Reduced chance of errors: In accordance with the IRS, there is approximately a 1 percent error rate on e-filed returns, compared with a 20% rate of mistakes on paper filings. The IRS also provides more info on problems discovered on e-filed returns compared with paper yields.
Simple payment process: If you owe the IRS money, it is simpler to pay at your advantage when you e-file. You can submit returns early and pay later if necessary, as long as you pay from the April 15 filing deadline. Additionally you have the choice to pay your balance by making use of the IRS Immediate pay service from your checking account or savings account, filing a credit card through a payment processor for a fee, or paying by check or money order. Just be aware delaying payment following the filing due date (typically April 15) will lead to penalties and interest.
Digital storage of tax data: Submitting returns electronically implies there is a digital copy of your tax records. If something happens to your paperwork, you’ll have an electronic backup.
The good news: Most taxpayers do opt to e-file and find those benefits — and the process of doing so is easy.
The way to e-file a tax return?
You have four options for submitting an electronically filed tax return to the IRS.
- Utilize IRS Free File: If your adjusted gross income is $72,000 or not as you could have the ability to use the IRS Free File program.
- Free File Fillable Forms — If your income is over $72,000 and you are comfortable doing your taxes without any help, you can use Free File Fillable Forms from the IRS. The forms do the math for you and provide standard guidance. You can only do your federal return with all these kinds.
- Use an internet tax preparation service or tax software: Tax prep software and online filing services are alternatives. These options are an easy way to finish and e-file your own forms. Some applications suppliers charge for their apps, Some are free. The software asks you simple questions about your own life and finances to guide you through the completion of your types.
- Get free, in-person tax aid: In most states, you will find volunteers to help prepare and e-file yields. But eligibility for free aid is typically limited based on income, and a few services appeal to particular demographic groups. The IRS maintains a database of licensed providers, but be aware this option is likely to be the most costly one.
Using online tax prep software is far and away the preferred approach of the majority of taxpayers. Actually, the IRS says it expected more than four tax returns to be filed through tax return prep software.
Is e-filing really secure?
While e-filing is suitable, you may be worried about safety — particularly with so many data breaches. But experts agree this isn’t a problem that should dissuade you from e-filing.
“In actuality, it may be more secure than paper filing as you’re sending your private information through an encrypted network as opposed to exposing your data in the email.”
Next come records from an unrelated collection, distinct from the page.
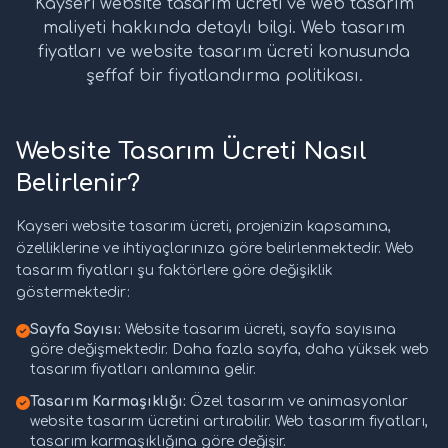
Kayseri website tasarım ücreti ve web tasarım
maliyeti hakkında detaylı bilgi. Web tasarım
fiyatları ve website tasarım ücreti konusunda
şeffaf bir fiyatlandırma politikası.
Website Tasarım Ücreti Nasıl
Belirlenir?
Kayseri website tasarım ücreti, projenizin kapsamına,
özelliklerine ve ihtiyaçlarınıza göre belirlenmektedir. Web
tasarım fiyatları şu faktörlere göre değişiklik
göstermektedir:
Sayfa Sayısı:
Website tasarım ücreti, sayfa sayısına
göre değişmektedir. Daha fazla sayfa, daha yüksek web
tasarım fiyatları anlamına gelir.
Tasarım Karmaşıklığı:
Özel tasarım ve animasyonlar
website tasarım ücretini artırabilir. Web tasarım fiyatları,
tasarım karmaşıklığına göre değişir.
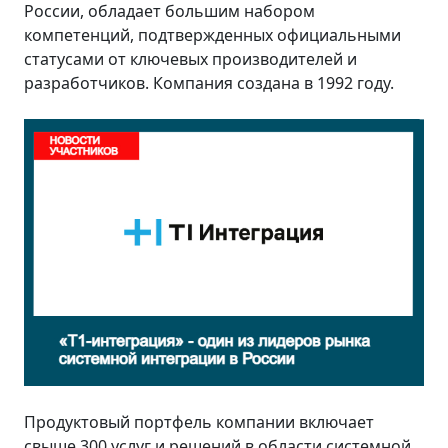
России, обладает большим набором
компетенций, подтвержденных официальными
статусами от ключевых производителей и
разработчиков. Компания создана в 1992 году.
Продуктовый портфель компании включает
свыше 300 услуг и решений в области системной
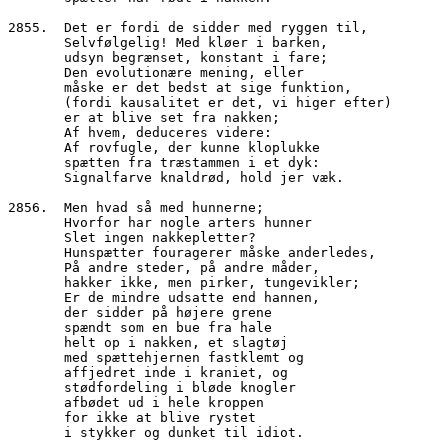
2855.  Det er fordi de sidder med ryggen til,
       Selvfølgelig! Med kløer i barken, 
       udsyn begrænset, konstant i fare;
       Den evolutionære mening, eller
       måske er det bedst at sige funktion,
       (fordi kausalitet er det, vi higer efter)
       er at blive set fra nakken;
       Af hvem, deduceres videre:
       Af rovfugle, der kunne kloplukke
       spætten fra træstammen i et dyk:
       Signalfarve knaldrød, hold jer væk.
2856.  Men hvad så med hunnerne;
       Hvorfor har nogle arters hunner
       Slet ingen nakkepletter?
       Hunspætter fouragerer måske anderledes,
       På andre steder, på andre måder,
       hakker ikke, men pirker, tungevikler;
       Er de mindre udsatte end hannen,
       der sidder på højere grene
       spændt som en bue fra hale
       helt op i nakken, et slagtøj
       med spættehjernen fastklemt og 
       affjedret inde i kraniet, og
       stødfordeling i bløde knogler
       afbødet ud i hele kroppen
       for ikke at blive rystet 
       i stykker og dunket til idiot.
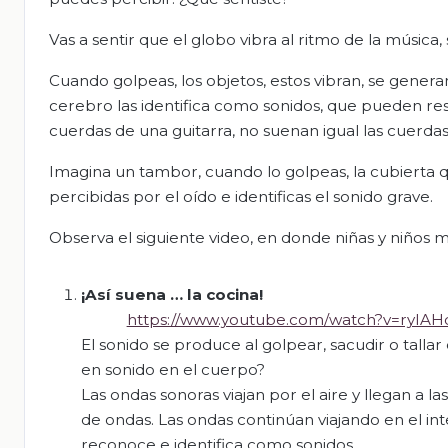
Vas a sentir que el globo vibra al ritmo de la música
Cuando golpeas, los objetos, estos vibran, se generan
cerebro las identifica como sonidos, que pueden res
cuerdas de una guitarra, no suenan igual las cuerdas
Imagina un tambor, cuando lo golpeas, la cubierta 
percibidas por el oído e identificas el sonido grave.
Observa el siguiente video, en donde niñas y niños 
¡Así suena … la cocina!
https://www.youtube.com/watch?v=ryIA
El sonido se produce al golpear, sacudir o talla
en sonido en el cuerpo?
Las ondas sonoras viajan por el aire y llegan a
de ondas. Las ondas continúan viajando en el in
reconoce e identifica como sonidos.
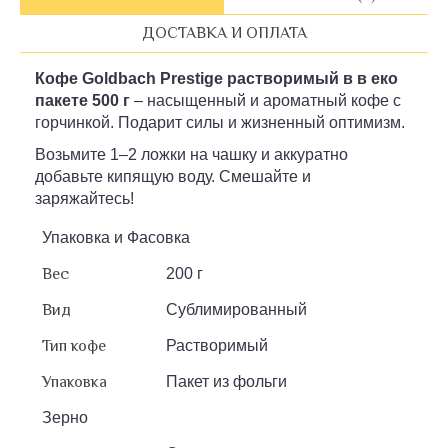
ДОСТАВКА И ОПЛАТА
Кофе Goldbach Prestige растворимый в в еко
пакете 500 г
– насыщенный и ароматный кофе с
горчинкой. Подарит силы и жизненный оптимизм.
Возьмите 1–2 ложки на чашку и аккуратно
добавьте кипящую воду. Смешайте и
заряжайтесь!
Упаковка и Фасовка
Вес
200 г
Вид
Сублимированный
Тип кофе
Растворимый
Упаковка
Пакет из фольги
Зерно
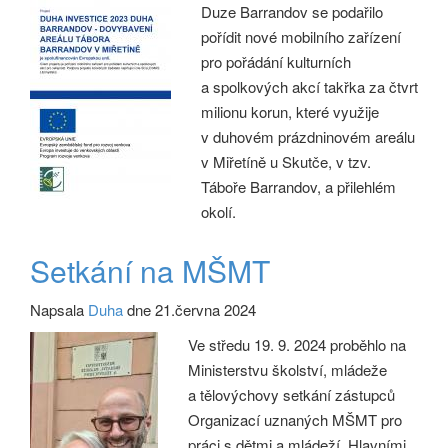
Duze Barrandov se podařilo
pořídit nové mobilního zařízení
pro pořádání kulturních
a spolkových akcí takřka za čtvrt
milionu korun, které využije
v duhovém prázdninovém areálu
v Miřetíně u Skutče, v tzv.
Táboře Barrandov, a přilehlém
okolí.
Setkání na MŠMT
Napsala
Duha
dne 21.června 2024
Ve středu 19. 9. 2024 proběhlo na
Ministerstvu školství, mládeže
a tělovýchovy setkání zástupců
Organizací uznaných MŠMT pro
práci s dětmi a mládeží. Hlavními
Dennis Chow, vice president of information security at SCIS Security, explains the IRS has put security measures in place to keep your data safe. “Trainers normally use IRS specific APIs that require token sessions,” Chow says. “All of this is routed over TLS encrypted links .”
It’s very important to employ a trustworthy service to assist you record your taxes. Chow advises to not e-file on a public computer or utilize an online connection which isn’t private.
For many taxpayers, it makes sense to e-file a yield since it’s the most convenient way to file your tax information to the IRS and it allows for timely refunds and effortless payment choices. Just be certain that you use tax planning software from a dependable source, so that you can ensure the information you provide to transmit to the IRS is going to be kept protected.